Retinal degeneration is often accompanied by reactive gliosis, which is characterized by strong GFAP expression [30]. Consistently, GFAP was upregulated in Cx3cr1-RasV12 retinas (Fig. 3g, h), and microglia were localized adjacent to the GFAP-positive MGCs (Fig. 3f, enlarged panels). We found no differences in the numbers of RBPMS-positive retinal ganglion cells (Supplementary Fig. S4a), AP-2α-positive amacrine cells (Supplementary Fig. S4b), Chx10-positive bipolar cells (Supplementary Fig. S4c), and Calbindin-positive horizontal cells (Supplementary Fig. S4d) in RasV12-expressing and control retinas, suggesting that survival and maintenance of these cell types was not affected by RasV12 expression in microglia.
RasV12-expressing microglia in the ONL, but not in the INL, mediates rod photoreceptor phagocytosis
Confocal microscopy revealed that RasV12-expressing microglia engulfed recoverin-positive rod photoreceptors in the damaged ONL regions (Fig. 4a); hence, we measured phagocytosis related molecules in Cx3cr1-RasV12 retinas. In Cx3cr1-RasV12 mice, EGFP-positive cells strongly expressed CD68 (Fig. 4b, arrow heads), which is a lysosomal protein highly expressed in activated microglia [7, 31]. Interestingly, the number of CD68-expressing cells was higher in the ONL and SR than in the inner layers of the retina (Fig. 4c). Furthermore, population of the EGFP+CD68+TMEM119+ cells in EGFP and Tmem119 double positive cells was considerably higher in the ONL and SR than in other retinal regions (Fig. 4d). Microglial iNOS expression was demonstrated in rd8 mice[28, 32], and an optic nerve injury mouse model [33]. Immunohistochemical staining revealed strong iNOS expression in EGFP-positive microglial cells in Cx3cr1-RasV12 retinas (Fig. 4e). EGFP+iNOS+ cells were also observed in the inner retinal layers (Fig. 4e, f); nevertheless, this double-positive cell population was higher in the ONL and SR than in other regions of the retina (Fig. 4g). Furthermore, the phagocytosis-related genes C3 and Cd68 were upregulated in Cx3cr1-RasV12 retinas (Fig. 4h).

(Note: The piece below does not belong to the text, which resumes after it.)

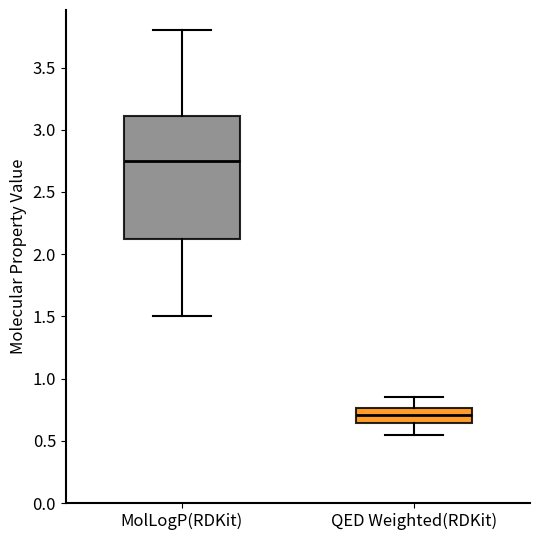

Comparing the boxes themselves (not the whiskers), which one is the tallest?

MolLogP(RDKit)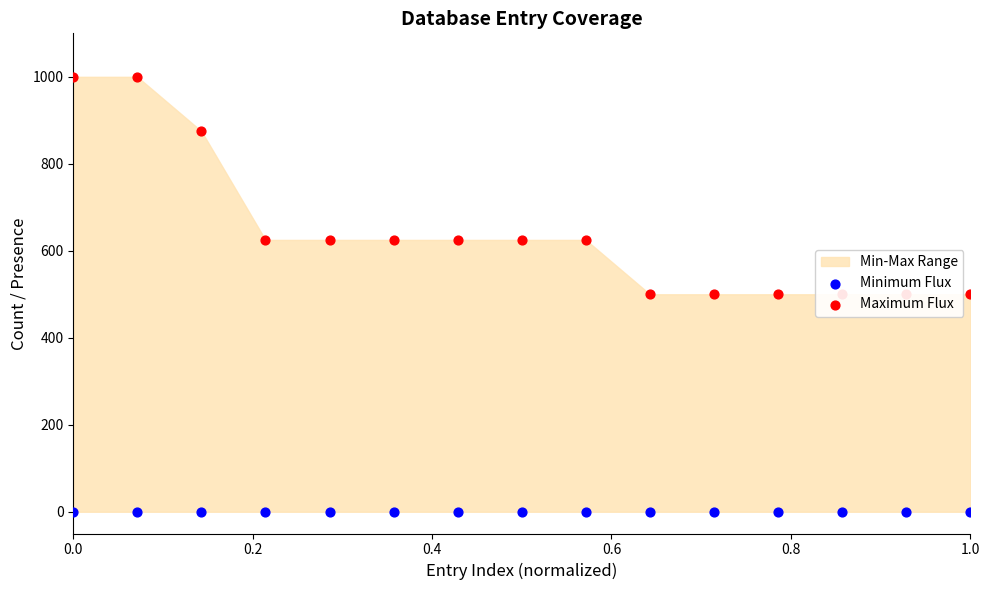

Which series has the widest spread of Y values?

Maximum Flux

The behavior of RasV12-expressing microglia differs in the IPL and ONL
We next examined the behavior of RasV12-expressing microglia in different regions of the retina. We prepared retinal explants from Cx3cr1-RasV12 mice and labeled the nuclei of rod photoreceptors with Hoechst33342. Time-lapse imaging revealed that RasV12-expressing microglia in the ONL engulfed photoreceptors by extending their pseudopodia. Moreover, multiple nuclei were observed in individual microglial cells, suggesting rod photoreceptor engulfment by microglia (Fig. 5, upper panel, Supporting information movie 1). However, we found no evidence of cells engulfment by RasV12-expressing microglia in the IPL (Fig. 5, lower panel, Supporting information movie 2).